#### Material for this exercise:
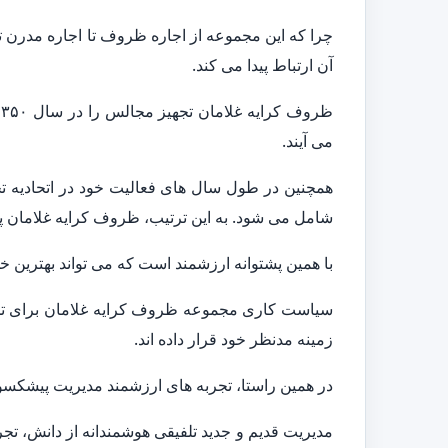
چرا که این مجموعه از اجاره ظروف تا اجاره مدرن 
آن ارتباط پیدا می کند.
می آیند.
شامل می شود. به این ترتیب، ظروف کرایه غلامان پشت
با همین پشتوانه ارزشمند است که می تواند بهترین خ
سیاست کاری مجموعه ظروف کرایه غلامان برای تج
زمینه مدنظر خود قرار داده اند.
در همین راستا، تجربه های ارزشمند مدیریت پیشکسوت
مدیریت قدیم و جدید تلفیقی هوشمندانه از دانش، تج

#### Exercise:
An exact repeat of the lines from the one containing "زمینه مدنظر خود قرار داده اند." through the final line above, both included, is the whole answer.

#### Exercise answer:
زمینه مدنظر خود قرار داده اند.
در همین راستا، تجربه های ارزشمند مدیریت پیشکسوت
مدیریت قدیم و جدید تلفیقی هوشمندانه از دانش، تج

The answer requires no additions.